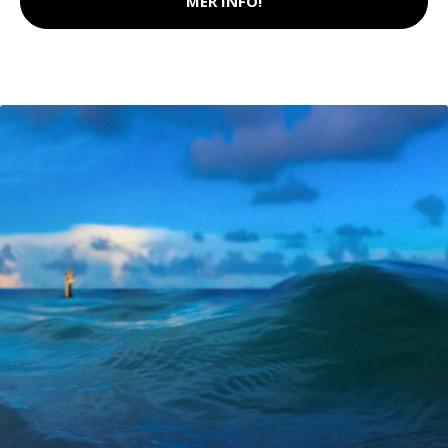
MER INFO!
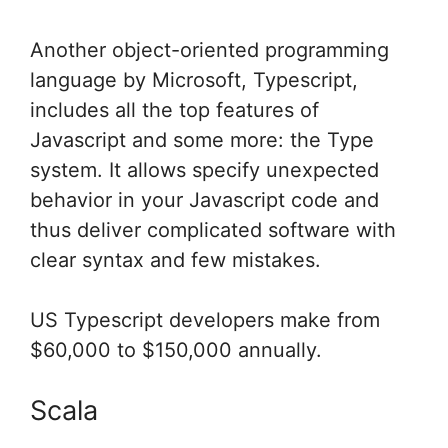
Another object-oriented programming
language by Microsoft, Typescript,
includes all the top features of
Javascript and some more: the Type
system. It allows specify unexpected
behavior in your Javascript code and
thus deliver complicated software with
clear syntax and few mistakes.
US Typescript developers make from
$60,000 to $150,000 annually.
Scala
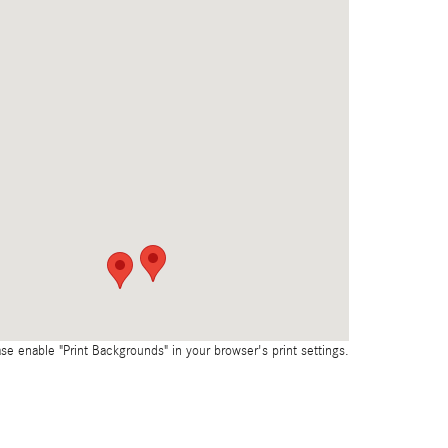
ase enable "Print Backgrounds" in your browser's print settings.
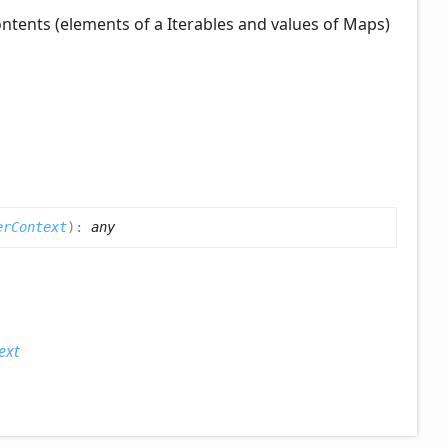
contents (elements of a Iterables and values of Maps)
erContext
)
:
any
ext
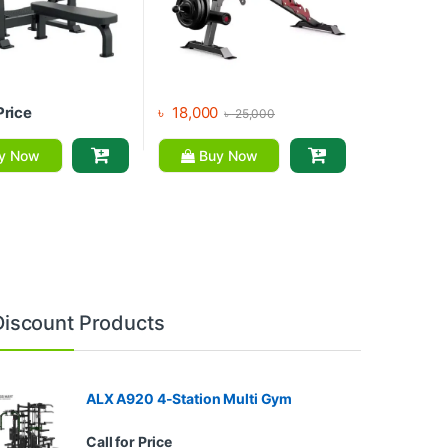
Price
৳
18,000
৳
25,000
y Now
Buy Now
Discount Products
ALX A920 4-Station Multi Gym
Call for Price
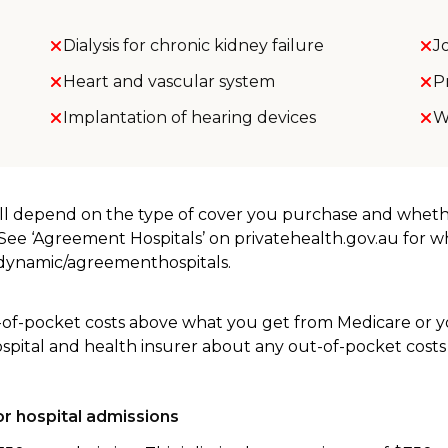
Dialysis for chronic kidney failure
J
Heart and vascular system
P
Implantation of hearing devices
W
will depend on the type of cover you purchase and whet
. See ‘Agreement Hospitals’ on privatehealth.gov.au for 
u/dynamic/agreementhospitals.
-of-pocket costs above what you get from Medicare or yo
ospital and health insurer about any out-of-pocket costs
r hospital admissions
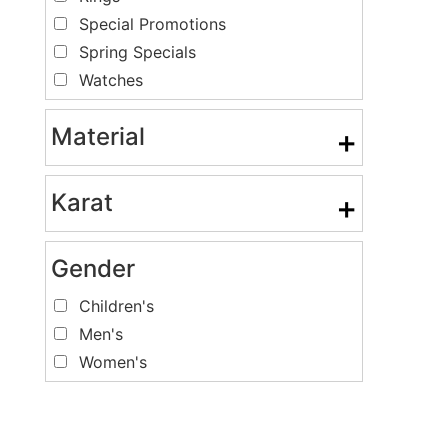
Special Promotions
Spring Specials
Watches
Material
+
Karat
+
Gender
Children's
Men's
Women's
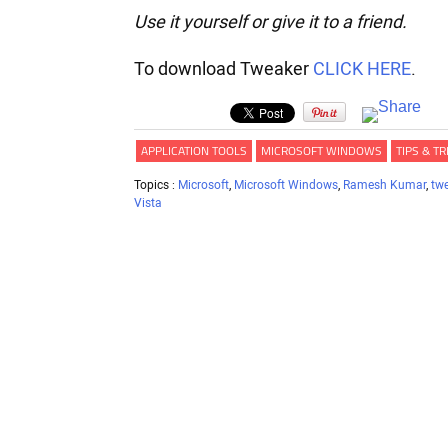
Use it yourself or give it to a friend.
To download Tweaker
CLICK HERE
.
APPLICATION TOOLS
MICROSOFT WINDOWS
TIPS & TR
Topics :
Microsoft
,
Microsoft Windows
,
Ramesh Kumar
,
tw
Vista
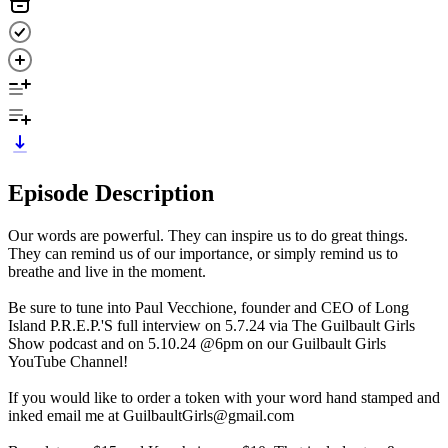
Episode Description
Our words are powerful. They can inspire us to do great things.
They can remind us of our importance, or simply remind us to
breathe and live in the moment.
Be sure to tune into Paul Vecchione, founder and CEO of Long
Island P.R.E.P.'S full interview on 5.7.24 via The Guilbault Girls
Show podcast and on 5.10.24 @6pm on our Guilbault Girls
YouTube Channel!
If you would like to order a token with your word hand stamped and
inked email me at GuilbaultGirls@gmail.com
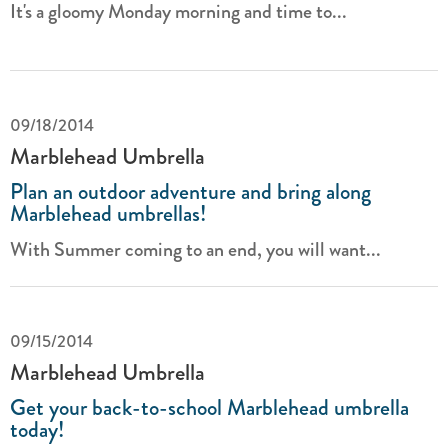
It's a gloomy Monday morning and time to...
09/18/2014
Marblehead Umbrella
Plan an outdoor adventure and bring along
Marblehead umbrellas!
With Summer coming to an end, you will want...
09/15/2014
Marblehead Umbrella
Get your back-to-school Marblehead umbrella
today!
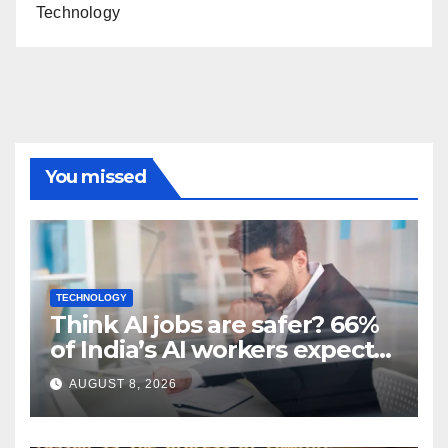
Technology
You missed
TECHNOLOGY
Think AI jobs are safer? 66%
of India’s AI workers expect
layoffs
AUGUST 8, 2026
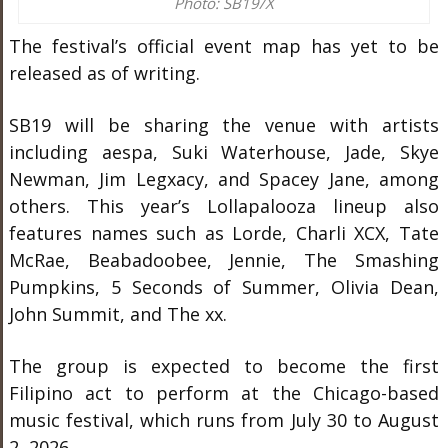
Photo: SB19/X
The festival’s official event map has yet to be
released as of writing.
SB19 will be sharing the venue with artists
including aespa, Suki Waterhouse, Jade, Skye
Newman, Jim Legxacy, and Spacey Jane, among
others. This year’s Lollapalooza lineup also
features names such as Lorde, Charli XCX, Tate
McRae, Beabadoobee, Jennie, The Smashing
Pumpkins, 5 Seconds of Summer, Olivia Dean,
John Summit, and The xx.
The group is expected to become the first
Filipino act to perform at the Chicago-based
music festival, which runs from July 30 to August
2, 2026.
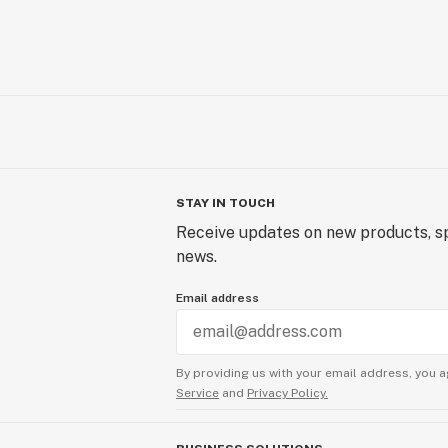
STAY IN TOUCH
Receive updates on new products, sp
news.
Email address
By providing us with your email address, you a
Service
and
Privacy Policy.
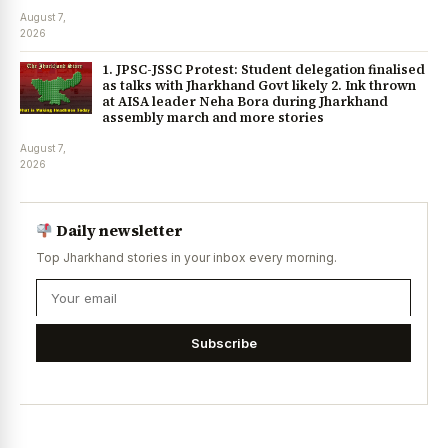
August 7,
2026
1. JPSC-JSSC Protest: Student delegation finalised
as talks with Jharkhand Govt likely 2. Ink thrown
at AISA leader Neha Bora during Jharkhand
assembly march and more stories
August 7,
2026
Daily newsletter
Top Jharkhand stories in your inbox every morning.
Subscribe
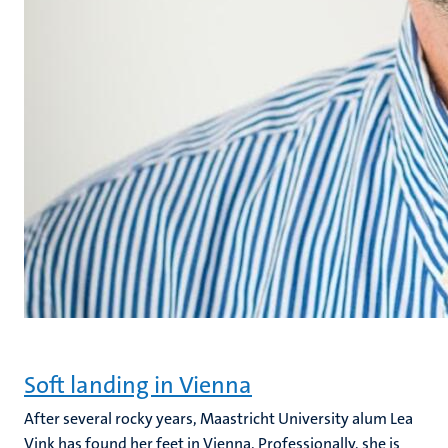
Soft landing in Vienna
After several rocky years, Maastricht University alum Lea
Vink has found her feet in Vienna. Professionally, she is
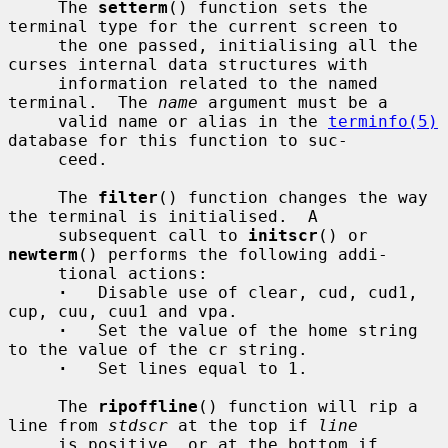
     The 
setterm
() function sets the 
terminal type for the current screen to

     the one passed, initialising all the 
curses internal data structures with

     information related to the named 
terminal.  The 
name
 argument must be a

     valid name or alias in the 
terminfo(5)
database for this function to suc-

     ceed.

     The 
filter
() function changes the way 
the terminal is initialised.  A

     subsequent call to 
initscr
() or 
newterm
() performs the following addi-

     tional actions:

·
   Disable use of clear, cud, cud1, 
cup, cuu, cuu1 and vpa.

·
   Set the value of the home string 
to the value of the cr string.

·
   Set lines equal to 1.

     The 
ripoffline
() function will rip a 
line from 
stdscr
 at the top if 
line
     is positive, or at the bottom if 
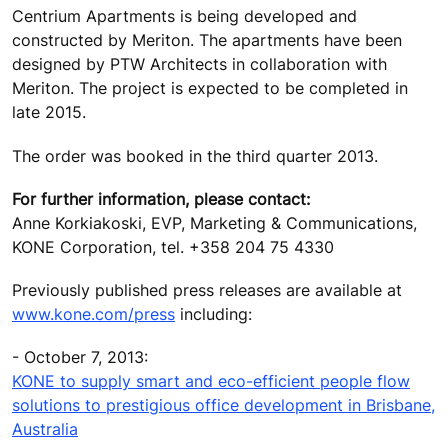
Centrium Apartments is being developed and
constructed by Meriton. The apartments have been
designed by PTW Architects in collaboration with
Meriton. The project is expected to be completed in
late 2015.
The order was booked in the third quarter 2013.
For further information, please contact:
Anne Korkiakoski, EVP, Marketing & Communications,
KONE Corporation, tel. +358 204 75 4330
Previously published press releases are available at
www.kone.com/press
including:
- October 7, 2013:
KONE to supply smart and eco-efficient people flow
solutions to prestigious office development in Brisbane,
Australia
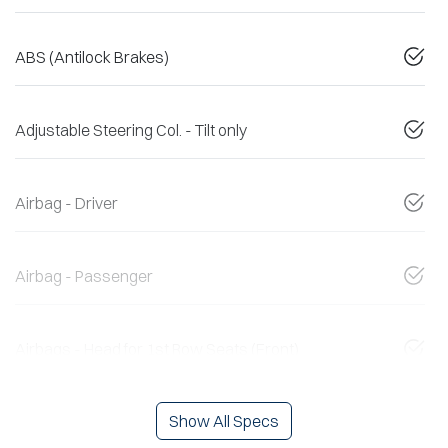
ABS (Antilock Brakes)
Adjustable Steering Col. - Tilt only
Airbag - Driver
Airbag - Passenger
Airbags - Head for 1st Row Seats (Front)
Show All Specs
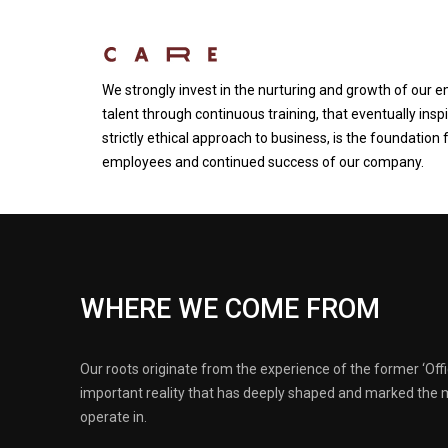
We strongly invest in the nurturing and growth of our 
talent through continuous training, that eventually inspi
strictly ethical approach to business, is the foundation 
employees and continued success of our company.
WHERE WE COME FROM
Our roots originate from the experience of the former ‘Offi
important reality that has deeply shaped and marked the 
operate in.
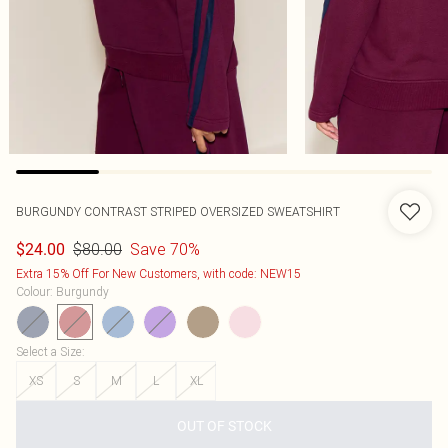
BURGUNDY CONTRAST STRIPED OVERSIZED SWEATSHIRT
$80.00
Save 70%
$24.00
Extra 15% Off For New Customers, with code: NEW15
Colour
:
Burgundy
Select a Size
:
XS
S
M
L
XL
OUT OF STOCK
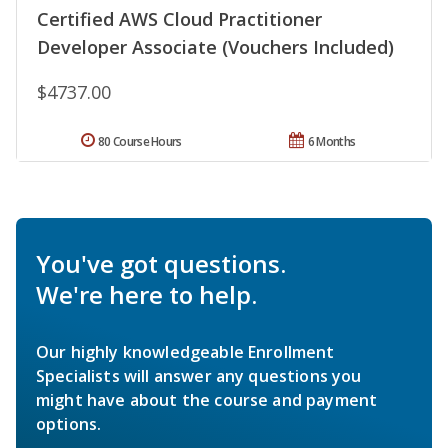
Certified AWS Cloud Practitioner
Developer Associate (Vouchers Included)
$4737.00
80 Course Hours
6 Months
You've got questions.
We're here to help.
Our highly knowledgeable Enrollment
Specialists will answer any questions you
might have about the course and payment
options.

__To do__:
Transcribe the text of all the records above line for line, leaving the pictures out of your answer.

__Output of the exercise__:
MER INFO!
Another object-oriented programming
language by Microsoft, Typescript,
includes all the top features of
Javascript and some more: the Type
system. It allows specify unexpected
behavior in your Javascript code and
thus deliver complicated software with
clear syntax and few mistakes.
US Typescript developers make from
$60,000 to $150,000 annually.
Scala
ase enable "Print Backgrounds" in your browser's print settings.
contents (elements of a Iterables and values of Maps)
erContext
)
:
any
ext
Price
৳
18,000
৳
25,000
y Now
Buy Now
Discount Products
ALX A920 4-Station Multi Gym
Call for Price
Dialysis for chronic kidney failure
J
Heart and vascular system
P
Implantation of hearing devices
W
will depend on the type of cover you purchase and whet
. See ‘Agreement Hospitals’ on privatehealth.gov.au for 
u/dynamic/agreementhospitals.
-of-pocket costs above what you get from Medicare or yo
ospital and health insurer about any out-of-pocket costs
r hospital admissions
Special Promotions
Spring Specials
Watches
Material
+
Karat
+
Gender
Children's
Men's
Women's
Use it yourself or give it to a friend.
To download Tweaker
CLICK HERE
.
APPLICATION TOOLS
MICROSOFT WINDOWS
TIPS & TR
Topics :
Microsoft
,
Microsoft Windows
,
Ramesh Kumar
,
tw
Vista
Episode Description
Our words are powerful. They can inspire us to do great things.
They can remind us of our importance, or simply remind us to
breathe and live in the moment.
Be sure to tune into Paul Vecchione, founder and CEO of Long
Island P.R.E.P.'S full interview on 5.7.24 via The Guilbault Girls
Show podcast and on 5.10.24 @6pm on our Guilbault Girls
YouTube Channel!
If you would like to order a token with your word hand stamped and
inked email me at GuilbaultGirls@gmail.com
It's a gloomy Monday morning and time to...
09/18/2014
Marblehead Umbrella
Plan an outdoor adventure and bring along
Marblehead umbrellas!
With Summer coming to an end, you will want...
09/15/2014
Marblehead Umbrella
Get your back-to-school Marblehead umbrella
today!
Technology
You missed
TECHNOLOGY
Think AI jobs are safer? 66%
of India’s AI workers expect
layoffs
AUGUST 8, 2026
Photo: SB19/X
The festival’s official event map has yet to be
released as of writing.
SB19 will be sharing the venue with artists
including aespa, Suki Waterhouse, Jade, Skye
Newman, Jim Legxacy, and Spacey Jane, among
others. This year’s Lollapalooza lineup also
features names such as Lorde, Charli XCX, Tate
McRae, Beabadoobee, Jennie, The Smashing
Pumpkins, 5 Seconds of Summer, Olivia Dean,
John Summit, and The xx.
The group is expected to become the first
Filipino act to perform at the Chicago-based
music festival, which runs from July 30 to August
2, 2026.
STAY IN TOUCH
Receive updates on new products, sp
news.
Email address
By providing us with your email address, you a
Service
and
Privacy Policy.
August 7,
2026
1. JPSC-JSSC Protest: Student delegation finalised
as talks with Jharkhand Govt likely 2. Ink thrown
at AISA leader Neha Bora during Jharkhand
assembly march and more stories
August 7,
2026
Daily newsletter
Top Jharkhand stories in your inbox every morning.
Subscribe
Soft landing in Vienna
After several rocky years, Maastricht University alum Lea
Vink has found her feet in Vienna. Professionally, she is
     The 
setterm
() function sets the 
terminal type for the current screen to

     the one passed, initialising all the 
curses internal data structures with

     information related to the named 
terminal.  The 
name
 argument must be a

     valid name or alias in the 
terminfo(5)
database for this function to suc-

     ceed.

     The 
filter
() function changes the way 
the terminal is initialised.  A

     subsequent call to 
initscr
() or 
newterm
() performs the following addi-

     tional actions:

·
   Disable use of clear, cud, cud1, 
cup, cuu, cuu1 and vpa.

·
   Set the value of the home string 
to the value of the cr string.

·
   Set lines equal to 1.

     The 
ripoffline
() function will rip a 
line from 
stdscr
 at the top if 
line
     is positive, or at the bottom if 
Centrium Apartments is being developed and
constructed by Meriton. The apartments have been
designed by PTW Architects in collaboration with
Meriton. The project is expected to be completed in
late 2015.
The order was booked in the third quarter 2013.
For further information, please contact:
Anne Korkiakoski, EVP, Marketing & Communications,
KONE Corporation, tel. +358 204 75 4330
Previously published press releases are available at
www.kone.com/press
including:
- October 7, 2013:
KONE to supply smart and eco-efficient people flow
solutions to prestigious office development in Brisbane,
Australia
ABS (Antilock Brakes)
Adjustable Steering Col. - Tilt only
Airbag - Driver
Airbag - Passenger
Airbags - Head for 1st Row Seats (Front)
Show All Specs
We strongly invest in the nurturing and growth of our 
talent through continuous training, that eventually inspi
strictly ethical approach to business, is the foundation 
employees and continued success of our company.
WHERE WE COME FROM
Our roots originate from the experience of the former ‘Offi
important reality that has deeply shaped and marked the 
operate in.
BURGUNDY CONTRAST STRIPED OVERSIZED SWEATSHIRT
$80.00
Save 70%
$24.00
Extra 15% Off For New Customers, with code: NEW15
Colour
:
Burgundy
Select a Size
:
XS
S
M
L
XL
OUT OF STOCK
Certified AWS Cloud Practitioner
Developer Associate (Vouchers Included)
$4737.00
80 Course Hours
6 Months
You've got questions.
We're here to help.
Our highly knowledgeable Enrollment
Specialists will answer any questions you
might have about the course and payment
options.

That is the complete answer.